This is not normal: Eroding checks and balances is step to authoritarianism

This opinion piece reflects the views of Warren Epstein only and are not endorsed by the Pikes Peak Bulletin.
We go on with life.
It's what we do. We brush our teeth. We go to work. We play pickleball. We walk our dogs. We watch TV.
Normal stuff.
Even though, when we watch TV, we see that nothing is normal.
Nothing is normal.
Nothing is normal.
But our brain is a funny organ. It has this built-in adaptation mode called normalization. After two to six months of watching our country march toward tyranny, we can't help but move on with our lives.
We did it during Covid. How could we survive without plane travel? Masking up when going to the grocery store? Staying in our house for months at a time? Sheltering in place? Social distancing? We survived by normalizing, and while many suffered and many died during the pandemic, the rest of us came through OK and a few years later, thanks to effective vaccines, it was over (mostly).
But there seems to be no vaccine for Trump. He's turning our country into an autocracy, using the playbook of every other dictator.
He demonizes the politically weakest among us - immigrants and transgendered. He hasn't yet gone after the Jews. American Jews currently have too much power. In fact, he's used his bogus fight against anti-Semitism to snuff freedom of speech. But the "Jews will not replace us!" chants at Charlottesville reminded us that Jews never wander far from the hit list.
He demonizes and attacks all the cultural touchstones that push civil rights, including colleges, museums, libraries.
He demonizes the mainstream media, and even Fox News (when they insist on polling Trump's approval ratings)
The latest major step toward authoritarianism came with a recent Supreme Court decision that bars all lower courts from blocking Trump's orders simply because he's defying the Constitution.
A conservative friend cheered the decision, asking "Who do you want to run this country?
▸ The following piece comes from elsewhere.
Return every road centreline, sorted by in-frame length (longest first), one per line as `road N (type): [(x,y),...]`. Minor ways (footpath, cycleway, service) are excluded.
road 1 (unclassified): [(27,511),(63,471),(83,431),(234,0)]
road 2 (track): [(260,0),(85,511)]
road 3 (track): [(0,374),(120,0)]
The courts or the president?"
The answer, for those who didn't pay attention in civics and history classes, is both. And Congress. It's called the balance of powers.
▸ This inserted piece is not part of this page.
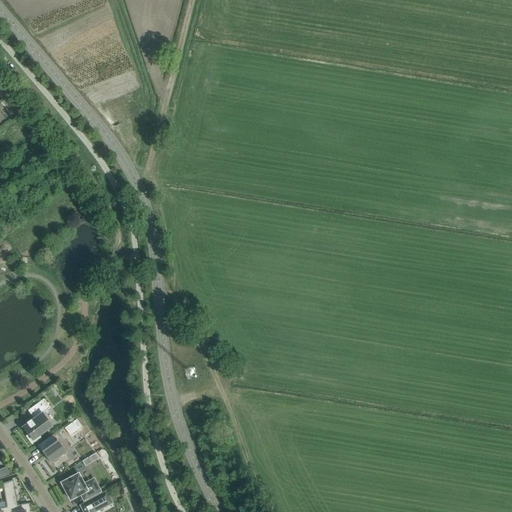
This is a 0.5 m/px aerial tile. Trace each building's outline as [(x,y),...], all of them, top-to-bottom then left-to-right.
[(0,82),(0,95),(2,98),(8,93),(0,82)] [(22,428),(25,432),(27,434),(28,435),(26,437),(32,445),(40,438),(39,437),(46,432),(49,429),(45,423),(48,421),(43,414),(50,408),(44,399),(28,411),(29,412),(34,419),(33,420),(32,421),(31,420),(26,424),(27,425),(23,428),(23,427),(22,428)] [(51,463),(52,462),(53,463),(56,467),(61,463),(67,459),(64,454),(66,452),(58,441),(57,442),(52,435),(38,446),(46,458),(47,458),(51,463)] [(89,457),(92,463),(99,458),(96,453),(89,457)] [(6,467),(0,469),(0,477),(9,474),(6,467)] [(80,495),(84,501),(101,492),(94,479),(83,485),(78,475),(68,480),(68,479),(60,483),(64,491),(65,490),(71,500),(80,495)] [(3,484),(7,507),(7,511),(32,511),(31,511),(29,504),(17,506),(13,480),(3,484)] [(112,504),(106,492),(80,506),(83,511),(99,511),(98,510),(103,508),(112,504)]
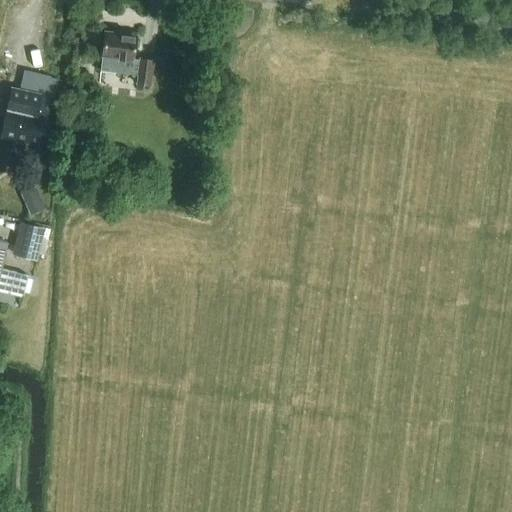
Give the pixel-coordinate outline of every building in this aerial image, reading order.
[(100,70),(109,71),(137,75),(136,84),(149,86),(152,59),(140,58),(140,60),(133,59),(136,36),(105,32),(102,56),(100,70)] [(0,137),(39,147),(48,109),(46,109),(49,96),(12,87),(0,137)] [(30,214),(44,208),(35,186),(20,193),(30,214)] [(37,260),(44,228),(20,222),(12,254),(37,260)] [(0,289),(23,294),(27,275),(0,269),(6,241),(0,239),(0,289)]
The problem with the Constitutional division of three governmental branches is that it makes it hard for a rogue president to do things that are both unconstitutional and tremendously unpopular.
Like having masked goons grab random citizens from the street or the aisles of a Home Depot and sending them to secret prisons, where even our elected representatives are barred from entry.
This decision reminded me of a scene I recently wrote for our Arts Uprise production at The Millibo Art Theatre. In it, a law firm is under attack from Trump, and one of its senior directors leads an internal revolution.
"We are the last guardrails against tyranny," she said. "We're not even guardrails. We're just broken picket fences. But we're there. We are the last stop before this experiment is done."
With that last Supreme Court decision, the picket fence has been swept away.
What can we do? We get up and go about our day. Just like folks in Russia or Hungary or Chile or Peru or North Korea or China.
We normalize.
Until we find the only vaccine that works against dictators. Resistance.